Dough Roller: Mayor Giuliani, do you believe defrauding the country’s civil servants would generate enough income to pay for health insurance for every man, woman and child in America?

Mayor Giuliani: Of course not, and I’d never condone such a scheme. The way to pay for health insurance is to round up all the toy collectors, take their toys, and sell them (the toys, not the collectors). This would have the added benefit of getting rid of clutter as Sleeping With Money: I Was Mean To A Toy Collector (@ Queercents) explains.

Dough Roller: If we rounded up all the toy collectors and took their toys, who would we sell them (the toys, not the collectors) to? Oh, never mind. Senator Obama, the immigration issue has been in the forefront of political debate over the last several years. How would you address this issue in a cost effective manner if you were elected as our next President?

Senator Obama: Immigration is a very important issue that must be addressed now. My solution involves what I like to call reverse immigration–let’s move to Mexico! It’s a beautiful country with affordable housing, and you can read all about it in Buying Pre-construction Properties In Baja Mexico (@ Adventures in Money Making).

Dough Roller: Senator Clinton, if you are elected as our next President, what role in the White House do you have planned for your husband?

Senator Clinton: I’ve given that a lot of thought, and I intend to appoint Bill to be our next Ambassador to Iran. I’ve even sent him information on How I Save Money in Air Travel (@ MoneyNing) to prepare him for the trip.

Dough Roller: Senator, we don’t have an Ambassador in Iran and travel to that country could be extremely dangerous.

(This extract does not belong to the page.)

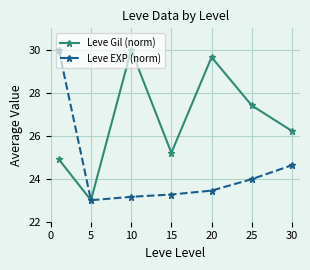

What is the value of the Leve EXP (norm) point at the 5th from the left?

23.4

Senator Clinton: Yes, I know, but it’s a risk I’m willing to take.

Dough Roller: With that the first Dough Roller Debate comes to an end. I’d like to thank. . .

Senator Biden: [Just arriving] I’m sorry I’m late, but my alarm clock didn’t go off. Is there time for one or two more questions?

Dough Roller: Oh, I’m sorry Senator Biden. Talk about one of your more Costliest Mistakes (@ Stingy Students). As I was saying, thanks to the candidates for participating in tonight’s debate. And to all, this is the Dough Roller saying, Good Night, and Good Fortunes.

Topics: Personal Finance

6 Responses to “Carnival of Money Stories #19 (Dough Roller Presidential Debate Edition)”

  1. Millionaire Mommy Next Door

    Brilliant job, Dough Roller, organizing this carnival through your very funny story. Love it! I’ll be linking back here soon. Thanks for your creative work.